Nous avons fait un peu plus d'explorer et se sont arrêtés pour voir toutou ami d'Olivier de notre visite du matin au café.
Avant longtemps, notre visite à Hydra était terminée et nous étions de retour sur le bateau à Athènes. Comme le bateau amarré, Olivier se pencha et regarda par la fenêtre. "Vous pensez que le capitaine est toujours là?" Comme il parlait des mots, nous avons vu les cheveux blancs et les sourcils dans le mélange de personnes ci-dessous.
Le vieil homme nous a repérés comme nous avons débarqué. Il semblait heureux de nous voir, comme s'il venait de courir dans de vieux amis. Il nous a demandé si nous voulions aller boire un verre. Je pensais que c'était bizarre, mais Olivier et moi ... eh bien, nous sommes assez étrange que nous venons de hausser les épaules et dire: «pourquoi pas» lorsque des étrangers veulent aller boire.

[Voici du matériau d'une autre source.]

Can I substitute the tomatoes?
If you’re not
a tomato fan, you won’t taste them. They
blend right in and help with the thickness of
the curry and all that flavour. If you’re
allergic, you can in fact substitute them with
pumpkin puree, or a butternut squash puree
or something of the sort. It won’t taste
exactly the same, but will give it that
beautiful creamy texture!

Quelques minutes plus tard, nous étions assis à l'extérieur d'un bar effrayant, délabré dans une ruelle près du port. Nous avons commandé une bouteille de ouzo et je suis allé dans la salle de bain, ce qui était vraiment juste un grand placard de rangement avec deux toilettes merde éclaboussé. (Literally. merde. Éclaboussé.)
S'est avéré que le capitaine n'était pas un capitaine à tous. Son nom était George et il était un clochard de la Serbie qui a traîné sur le port quotidien, aider les touristes à trouver leurs bateaux et les taxis. Il n'avait pas de travail, il a fait ça tout seul, pour obtenir des conseils ou des boissons ou autres.
George a suggéré à plusieurs reprises que nous devrions manger quelque chose, que l'ouzo sans nourriture est tout simplement une mauvaise idée. Olivier et moi n'étions pas faim, mais nous avons commandé une grande salade grecque et une autre bouteille d'ouzo.
Plus nous sommes assis là avec George, le plus nous avons réalisé qu'il était un peu déséquilibré. Parfois, la conversation vire en territoire non-sens. Cela nous a donné un indice. Eh bien, et son penchant pour éclater spontanément dans la chanson au sommet de ses poumons.
Après la deuxième bouteille d'ouzo, le soleil commençait à se coucher. Il serait bientôt nuit. Cette ruelle n'était pas là où nous voulions être lorsque l'obscurité est tombée. Pour la déception de George, nous avons dit au revoir, le laissant pour finir son verre et sa salade.
Marcher dans la rue sur le chemin du retour à notre hôtel, j'ai fait remarquer à Olivier comment George avait semblé si saine et normale, ce matin, qu'il a dû boire de l'alcool déjà été un peu long avant que nous arrivions.
«Oui, probablement», a déclaré Olivier. "Une chose est sûre, cependant - il eut faim."
"Ouais, il semblait que comme ça."
"Eh bien, il nous a aidés. Cela vaut la peine d'une salade et un verre pour moi. "
"Certainement," dis-je. "Quoi de plus ... maintenant j'ai une autre histoire à raconter."